Plot Actual vs. Predicted NGX Price Values on LSTM Model.
The plot below shows the actual (blue line) vs. predicted values (orange line) from an LSTM model applied to NGX market data. The x-axis shows the data point which represents individual samples, while the y-axis is the value of the target variable i.e. predicted NGX market price.

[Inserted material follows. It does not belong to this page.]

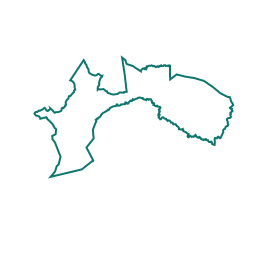 outline of Coicoyán de las Flores, Guerrero, Mexico, rotated 291°
{"feature_id": "50627088B16935461060546", "entity_name": "Coicoyán de las Flores", "entity_type": "district", "adm_level": 2, "iso_a3": "MEX", "parent_name": "Mexico", "parent_adm1": "Guerrero", "projection": "albers", "projection_center": [-98.212, 17.216], "detail": "fine", "context": "isolated", "style": "outline", "palette": "teal", "viewbox_px": 256, "rotation_deg": 291, "n_neighbors": 0, "source": "geoboundaries", "source_scale": "gbopen_adm2", "svg_char_len": 5967}
<svg xmlns="http://www.w3.org/2000/svg" viewBox="0 0 256 256"><g transform="rotate(291 128 128)"><path d="M178.0,219.0L179.1,218.2L180.9,219.4L181.3,219.5L182.0,218.3L183.2,218.2L182.9,216.4L183.4,215.9L185.7,217.4L186.5,217.5L187.2,217.9L188.6,216.6L189.2,215.4L189.7,214.9L193.3,212.0L192.7,210.1L193.5,201.9L196.6,192.8L199.2,182.0L198.4,172.1L196.5,163.1L195.4,154.2L188.5,150.0L192.8,148.1L200.7,145.1L201.3,144.8L201.3,144.0L200.9,143.7L200.6,144.1L200.1,143.4L200.4,142.7L199.4,141.0L199.8,140.5L199.9,140.0L199.3,138.9L198.6,138.8L198.4,138.6L197.9,137.2L198.0,136.7L198.3,136.4L198.0,136.2L197.5,136.3L197.3,136.0L197.1,135.1L196.2,134.9L195.9,134.6L196.3,133.5L196.0,133.2L195.7,133.2L194.8,132.3L194.8,132.0L195.4,130.4L195.2,129.7L194.6,129.3L194.5,129.0L195.0,127.7L194.2,126.8L193.9,125.7L192.8,124.5L192.4,124.3L192.5,124.0L192.5,123.6L192.0,123.4L191.4,124.0L190.8,123.9L190.7,123.4L190.2,123.2L189.7,123.9L189.3,123.8L189.6,123.1L190.0,122.5L189.9,122.3L189.3,122.2L188.9,122.4L188.8,122.2L189.2,121.2L188.7,120.4L186.3,119.4L185.5,119.7L185.9,117.5L187.6,110.2L187.3,104.2L187.7,103.4L190.4,101.3L191.6,97.3L176.1,106.1L161.3,113.8L160.3,111.5L159.4,111.4L158.3,107.7L158.0,107.4L156.2,106.2L154.4,103.2L154.0,102.2L153.7,100.9L153.6,96.6L153.6,96.3L154.4,95.6L154.2,95.5L154.5,94.5L154.6,93.7L155.2,92.5L155.5,91.0L154.8,89.8L153.8,87.7L153.9,86.5L152.9,86.0L154.1,85.5L155.5,85.2L156.5,85.3L157.4,85.7L159.1,85.4L159.6,84.8L161.2,84.6L164.6,84.4L166.6,85.4L167.5,85.3L167.0,84.7L168.0,81.2L167.5,80.5L166.1,79.7L165.1,78.3L164.8,75.8L165.4,72.3L166.6,71.0L167.7,70.6L168.7,69.9L169.4,69.0L169.9,68.1L172.2,66.4L172.3,65.8L172.8,65.0L174.5,63.7L175.5,62.3L151.8,57.0L151.7,59.5L150.7,61.2L149.9,62.2L148.5,63.0L147.3,63.3L144.8,65.0L144.4,64.6L143.5,64.2L142.7,64.3L142.1,64.7L141.3,64.3L140.8,64.0L139.0,63.3L137.7,63.0L137.1,62.6L136.6,61.5L135.6,61.5L134.3,61.8L133.3,61.5L132.5,60.9L130.8,60.6L129.6,60.6L128.5,61.2L127.9,61.7L126.6,61.7L126.4,61.2L125.2,61.3L124.2,60.8L123.4,60.6L123.4,59.5L122.1,59.1L121.1,59.5L120.1,59.5L118.3,57.8L117.7,56.9L117.5,56.2L116.8,54.9L116.0,54.2L116.2,53.4L117.2,51.7L118.1,49.7L118.5,48.5L117.9,49.0L116.1,47.4L115.1,47.1L115.0,46.4L115.3,45.4L116.6,43.7L116.9,42.9L116.1,42.2L114.9,41.8L113.4,40.3L112.4,39.5L112.4,38.6L111.8,38.2L110.5,37.6L110.1,36.4L109.1,35.7L107.8,35.5L106.6,37.7L106.9,39.0L107.0,40.6L106.3,41.9L105.2,42.8L107.4,45.9L108.0,47.0L108.8,47.8L108.4,48.6L107.7,49.1L106.6,51.6L106.2,52.9L104.9,55.5L103.9,57.4L103.2,57.6L102.5,58.8L101.8,59.4L101.2,61.3L96.2,62.7L93.5,60.1L90.4,61.6L89.0,63.9L87.9,65.4L77.0,75.3L69.2,76.3L66.7,75.1L61.6,75.5L57.2,74.2L54.7,73.3L72.8,99.7L85.0,106.9L84.9,107.2L85.2,107.2L94.9,96.2L105.9,99.7L113.8,95.8L123.4,95.9L124.0,95.0L124.9,95.7L125.3,95.5L125.8,95.8L126.1,96.6L126.8,96.6L127.7,97.2L127.9,97.7L129.2,98.1L130.6,98.3L131.0,98.2L131.7,98.7L132.5,98.9L137.4,102.9L137.8,102.7L137.9,103.1L138.6,104.0L140.1,103.8L143.3,106.9L143.5,107.9L144.5,109.1L144.9,109.4L145.4,109.0L145.9,109.0L146.1,109.5L146.1,109.8L145.3,110.8L145.9,112.1L146.7,113.0L147.4,112.9L147.8,113.8L148.2,114.4L149.2,116.6L149.6,116.6L149.7,116.9L150.0,117.1L150.4,116.9L150.9,116.4L151.1,116.6L151.2,117.1L151.1,117.7L150.7,118.3L150.5,118.7L151.1,119.6L151.9,119.4L152.3,119.5L152.9,119.8L153.2,120.0L154.3,120.3L154.5,120.5L154.3,121.5L154.5,121.9L154.9,121.8L155.5,122.0L156.0,122.0L156.6,122.1L156.6,122.7L156.3,123.4L158.0,124.9L158.6,125.8L159.7,126.5L160.0,127.2L160.5,127.6L160.8,128.6L160.8,129.3L160.7,129.8L160.9,130.3L161.2,130.6L161.2,131.1L161.1,131.5L160.8,131.8L160.5,131.8L160.4,133.0L160.6,133.5L160.7,134.2L160.5,134.9L160.9,135.0L161.9,135.2L162.1,135.9L162.0,136.2L161.7,136.8L161.7,137.0L162.3,137.1L162.5,137.4L162.5,138.0L163.0,139.1L162.7,139.3L161.9,140.2L161.7,140.8L160.9,140.8L160.0,141.8L160.0,142.0L160.3,142.3L160.6,142.7L160.6,143.0L160.3,143.5L159.9,143.7L159.3,143.7L158.7,143.5L158.7,144.1L158.9,144.3L158.6,144.5L158.3,146.4L158.4,146.6L159.2,147.1L159.3,147.4L158.8,148.0L158.6,148.5L158.9,149.1L159.0,150.0L159.0,150.7L158.8,151.0L157.8,150.9L157.7,150.8L156.3,150.2L156.1,150.3L155.9,151.0L155.7,151.1L155.0,151.1L154.7,151.2L154.6,151.8L152.9,151.6L152.3,152.2L152.3,151.5L151.9,151.4L151.3,152.1L150.7,151.8L150.4,151.9L150.0,152.9L148.8,152.9L148.5,153.3L148.2,154.4L147.7,154.9L148.1,155.6L149.0,155.7L150.3,156.3L150.3,156.9L150.5,157.1L149.9,158.6L150.0,159.0L150.2,160.3L149.5,160.8L149.5,161.7L149.0,162.0L148.8,162.6L149.6,163.2L149.9,163.6L149.6,164.6L149.1,165.6L148.4,166.2L148.9,167.8L147.8,168.7L147.7,169.1L147.9,169.7L148.5,170.7L148.5,171.2L148.2,171.8L147.8,172.1L147.6,172.8L147.3,173.0L147.3,173.7L147.0,174.4L146.3,175.6L145.6,175.7L145.1,175.9L145.5,176.9L145.4,177.4L145.7,178.4L146.8,179.5L145.6,180.5L145.2,180.4L144.9,180.9L144.8,183.9L144.3,184.6L144.0,186.8L143.0,186.6L142.0,186.5L141.1,186.9L141.1,188.0L141.5,188.2L142.3,188.0L143.1,188.8L142.5,190.6L143.2,191.2L143.2,192.2L144.6,192.9L144.2,193.4L144.6,194.0L145.4,193.5L145.7,193.6L144.4,195.2L144.0,196.9L144.8,197.3L145.3,198.0L144.5,198.7L144.7,199.3L143.9,200.1L143.7,201.4L144.0,201.6L144.3,202.1L143.9,202.8L144.5,203.7L145.2,204.0L145.5,204.7L144.8,205.1L145.2,207.0L144.7,207.1L144.5,208.1L144.1,208.4L144.2,209.8L144.7,210.0L145.2,210.5L145.2,210.8L144.5,211.2L144.0,212.0L143.3,212.2L143.0,213.7L143.3,214.9L145.5,214.3L148.3,213.0L149.4,212.7L149.7,212.7L149.9,212.8L150.0,213.0L150.0,214.1L150.2,214.7L151.1,215.0L151.7,214.9L152.2,215.3L152.2,216.0L151.4,217.1L151.4,217.4L152.1,218.1L152.7,218.2L153.9,218.1L155.4,218.3L158.3,218.3L159.1,218.1L159.6,217.7L160.2,217.6L161.2,217.9L161.4,218.1L161.6,218.5L161.9,218.7L162.8,218.8L163.5,218.7L164.4,218.9L165.1,219.5L165.7,220.3L165.9,220.4L166.5,220.5L166.9,220.5L167.3,219.9L168.2,219.3L169.2,219.2L170.5,217.9L171.6,217.3L172.2,217.3L172.8,217.7L173.1,218.0L173.8,219.3L174.3,219.9L174.7,220.1L175.2,220.1L177.5,218.5L178.0,219.0Z" fill="none" stroke="#0f766e" stroke-width="2"/></g></svg>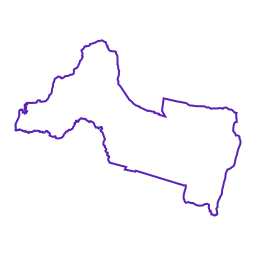 outline of La Candelaria, Salta, Argentina
{"feature_id": "61730980B21173322628341", "entity_name": "La Candelaria", "entity_type": "district", "adm_level": 2, "iso_a3": "ARG", "parent_name": "Argentina", "parent_adm1": "Salta", "projection": "natural_earth1", "projection_center": [-65.359, -26.083], "detail": "fine", "context": "isolated", "style": "outline", "palette": "violet", "viewbox_px": 256, "rotation_deg": 0, "n_neighbors": 0, "source": "geoboundaries", "source_scale": "gbopen_adm2", "svg_char_len": 5671}
<svg xmlns="http://www.w3.org/2000/svg" viewBox="0 0 256 256"><path d="M217.7,213.8L217.1,213.0L217.0,211.4L216.3,208.6L217.6,207.0L217.5,204.0L217.9,202.0L219.0,199.3L219.7,198.5L220.2,196.6L221.5,194.9L221.9,193.6L222.2,189.8L223.1,186.4L223.4,184.8L224.1,181.7L225.3,178.1L225.7,173.5L227.6,169.4L228.7,169.3L229.9,168.7L234.0,165.7L234.9,162.6L235.8,157.7L236.6,155.7L238.1,149.6L240.2,144.4L240.6,141.6L239.5,138.3L239.4,136.4L237.5,135.3L235.9,135.5L235.0,133.3L233.2,131.0L233.3,128.8L233.7,125.2L234.6,122.8L235.5,122.2L236.8,121.9L236.2,116.0L236.2,113.6L236.5,112.9L234.5,112.5L232.7,110.5L231.4,109.6L229.1,109.5L226.8,107.8L225.4,107.4L224.7,107.8L223.5,108.0L222.8,108.8L222.2,108.5L220.5,108.1L218.7,108.2L216.8,108.5L213.6,108.4L211.1,108.7L208.7,107.3L206.9,107.6L204.4,106.3L196.7,106.2L191.6,105.5L190.0,105.5L189.0,105.1L186.2,103.1L176.9,101.4L163.7,98.4L162.0,110.7L165.2,116.5L158.9,114.7L159.0,113.8L154.4,112.9L154.4,111.9L147.8,110.6L147.6,110.9L139.4,107.0L139.5,106.6L135.5,105.2L132.8,103.0L132.3,102.1L129.4,99.8L120.3,86.2L119.5,85.3L118.5,84.4L118.2,83.4L118.5,82.1L118.3,81.0L117.6,79.7L117.8,78.3L118.6,76.0L118.9,74.5L118.9,72.6L119.2,70.8L118.2,68.7L118.1,65.7L117.3,64.4L117.6,62.6L117.4,55.8L116.1,53.5L116.0,52.0L115.3,51.5L110.7,51.1L109.4,50.4L108.5,49.2L108.4,48.4L107.5,47.4L107.7,46.3L106.8,45.5L106.6,44.5L105.9,43.3L105.7,42.1L104.3,41.8L102.4,40.5L101.7,40.4L99.6,41.0L98.3,40.9L94.9,42.7L91.9,43.7L90.1,44.0L89.7,45.4L89.0,45.7L88.0,46.1L86.9,46.0L86.1,46.5L85.4,46.1L84.5,46.7L83.8,48.2L83.2,49.0L81.5,50.1L81.5,50.7L82.4,53.3L82.6,54.7L82.0,55.8L82.7,57.1L82.1,58.0L81.5,59.5L80.0,61.0L79.6,62.7L78.6,64.8L78.2,66.0L77.1,67.7L74.2,69.2L73.8,70.1L74.0,71.7L73.7,73.5L72.5,74.5L71.0,74.6L67.7,76.0L66.0,76.0L64.9,76.3L64.5,77.0L63.4,77.6L62.7,78.2L61.6,78.3L61.2,77.5L60.5,77.7L59.8,76.8L58.7,76.5L57.9,76.8L55.9,78.2L54.8,78.8L54.6,79.9L54.1,81.0L54.0,82.1L53.4,83.0L52.9,84.6L53.0,86.4L52.1,89.0L51.9,90.1L51.9,91.4L51.4,93.2L50.4,94.6L49.3,95.1L49.0,96.6L48.0,98.7L47.2,99.4L46.5,100.5L45.7,101.2L43.6,101.5L42.5,101.5L41.6,101.8L40.3,101.7L39.9,100.4L38.3,100.3L37.5,100.6L36.8,102.2L36.2,102.7L30.4,103.0L29.4,102.7L27.0,103.0L26.9,103.5L27.3,104.1L27.0,104.5L26.6,104.4L26.4,103.5L26.1,103.5L25.7,104.0L26.1,104.6L25.8,104.8L24.8,104.8L24.6,105.1L24.8,105.5L25.6,105.8L26.1,106.8L26.1,107.2L25.8,107.3L25.0,106.3L24.7,106.9L25.4,107.6L25.4,108.1L26.0,108.7L25.8,108.9L25.4,108.6L25.1,108.6L24.6,108.9L24.5,109.3L25.4,109.9L25.8,110.7L26.2,110.8L26.2,111.0L25.4,111.2L25.5,111.6L27.1,111.3L27.1,111.5L26.9,111.7L25.9,112.1L25.8,112.4L26.2,112.8L26.1,113.1L25.9,113.1L25.1,112.7L24.5,112.7L24.4,113.1L23.6,112.2L22.8,112.5L22.8,111.5L22.6,111.2L22.8,110.8L22.2,110.0L21.8,109.9L21.5,109.4L21.4,109.4L21.2,109.9L20.8,110.1L20.0,109.9L19.4,110.5L19.2,111.5L19.2,114.1L19.4,114.8L19.4,115.5L19.0,116.2L18.4,118.3L17.8,119.6L17.2,120.4L16.1,122.9L15.5,124.8L15.7,125.5L15.4,126.0L15.8,126.8L15.7,127.1L15.9,129.0L15.4,129.9L15.5,130.3L16.3,130.5L17.3,130.0L18.2,130.2L18.7,129.8L19.0,129.7L19.1,130.1L19.2,129.7L19.8,130.0L20.4,129.6L22.2,130.5L22.4,130.9L22.8,131.0L23.5,130.8L23.9,131.0L24.2,131.4L24.8,131.5L25.6,131.1L25.7,131.9L26.8,131.9L28.0,132.6L28.6,132.0L29.0,132.7L29.5,132.3L30.2,132.3L30.7,131.9L32.0,132.0L33.0,131.4L33.7,131.3L34.1,130.8L34.5,130.6L35.2,130.9L35.8,130.6L36.6,130.8L38.0,130.8L38.9,131.3L39.4,131.0L39.6,131.1L39.7,131.8L39.9,132.0L40.7,131.7L41.8,132.1L42.4,131.8L42.6,131.8L42.8,132.5L43.2,132.7L44.7,132.4L45.5,131.6L46.1,130.9L46.6,131.2L47.3,131.1L47.6,131.4L47.9,132.3L48.1,132.5L49.0,132.4L49.9,133.7L50.0,134.2L49.5,135.5L52.1,136.7L53.2,136.8L55.2,136.2L55.5,136.3L55.6,136.7L55.3,137.3L55.4,137.5L56.1,138.3L56.5,138.4L58.4,138.4L61.3,137.9L63.4,136.1L64.0,134.2L65.5,132.9L65.6,132.3L66.0,131.6L66.4,131.4L67.5,131.5L68.8,129.8L69.5,129.8L69.7,130.0L70.3,130.1L71.5,129.1L72.3,128.9L73.1,127.5L73.2,126.9L73.9,126.0L74.3,125.0L74.9,124.4L74.5,123.3L74.5,123.1L74.8,122.9L75.3,122.9L76.1,122.2L76.0,120.8L76.6,120.7L77.6,121.6L78.1,121.8L78.6,121.3L78.8,120.2L79.0,119.8L79.6,119.6L80.4,118.7L81.3,118.2L81.6,118.2L82.0,118.7L83.0,118.8L83.8,118.6L84.7,119.1L85.8,119.0L86.5,120.3L87.7,120.8L87.9,121.1L89.4,122.1L89.7,122.0L89.7,121.5L90.2,121.2L90.6,121.1L92.0,121.8L93.7,123.0L94.2,124.1L94.3,124.7L95.1,126.1L95.3,126.8L96.1,127.7L97.5,127.2L97.9,127.5L98.5,128.5L99.2,128.2L100.6,127.0L101.2,126.9L101.8,127.4L102.2,128.6L101.8,129.3L100.7,130.0L100.5,130.4L100.6,130.8L101.0,131.3L102.3,132.2L103.2,134.2L104.1,137.2L104.7,138.3L104.8,139.0L104.7,140.0L103.8,141.2L103.5,142.0L103.4,144.8L103.7,145.3L104.9,145.7L105.0,146.0L104.8,146.6L104.8,147.1L106.1,148.6L106.2,149.0L106.3,149.6L105.4,150.7L105.5,151.3L106.5,152.3L107.7,152.8L107.8,153.0L107.7,153.7L107.3,153.8L107.1,154.1L107.1,154.6L107.3,155.4L107.5,155.7L107.8,155.9L108.2,155.8L109.0,156.3L109.2,157.4L108.3,158.5L108.1,159.0L108.4,160.5L109.4,161.7L109.7,162.4L109.7,162.7L126.2,167.0L124.8,169.6L135.3,171.6L135.8,170.7L184.1,185.5L185.7,185.3L185.9,186.9L185.3,189.2L184.6,190.8L184.6,191.7L184.0,193.6L183.6,196.2L183.7,198.9L184.4,199.8L184.5,200.9L185.6,202.7L186.9,202.6L188.3,202.0L190.9,203.1L192.3,202.9L193.2,203.1L193.9,203.7L194.7,204.0L195.6,204.8L198.5,205.6L201.1,205.6L202.9,205.3L203.8,205.0L204.2,204.4L205.7,204.0L207.3,203.8L209.0,204.8L209.0,206.5L208.7,207.7L209.2,209.3L209.9,210.1L209.9,210.4L210.1,210.6L209.9,211.0L210.8,211.2L210.8,211.6L210.4,211.8L211.3,213.0L211.4,214.4L212.0,214.5L212.4,214.3L213.3,215.0L214.6,215.6L214.9,215.3L215.3,215.2L215.6,214.7L216.2,214.9L216.4,214.7L217.2,214.4L217.3,213.8L217.4,213.6L217.7,213.8Z" fill="none" stroke="#5b21b6" stroke-width="2"/></svg>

The provided plots above shows the actual versus predicted values of NGX price index using LSTM models with classic and OBV inclusion approach of a 30 and 60 day time-step. Each plot shows the performance and value of LSTM model for predicting NGX price movement. The observation shows that the predicted plots of classic 30 and 60days time steps track the actual NGX price closely from the beginning until towards the end of the plots when significant rise in NGX price occurs. At those time-steps, the model seems to lag behind the actual values. The 60-day model appears to follow the actual NGX price with slightly more accuracy and less delay than the 30-day model. The high accuracy of the classic 60-day model in tracking the actual NGX value suggest that longer time-steps capture more relevant temporal dependencies for predicting NGX price movements, most especially in capturing the upward trends. Furthermore, the observation of OBV inclusion plots appears to improve the predictive capability of LSTM. This is seen towards the end of the 60 days OBV inclusion plot where the actual NGX values are closer to the actual values during rapid price changes. OBV includes volume trends and this is essential during periods of significant price changes. It shows stronger buying or selling pressure and this is also evident from classic approach. All the four plots show some degree of discrepancies (lag) behind the actual NGX values during period of rapid and peak price changes. The lag could be due to the reactive nature of the input features and LSTM model inherent characteristics, where past data influences the prediction more strongly than sudden changes. Although, the addition of OBV seems to reduce this discrepancy slightly, which shows volume data provides essential information during market volatility. The lag areas show potential areas where the model prediction could be improved on or require additional feature engineering.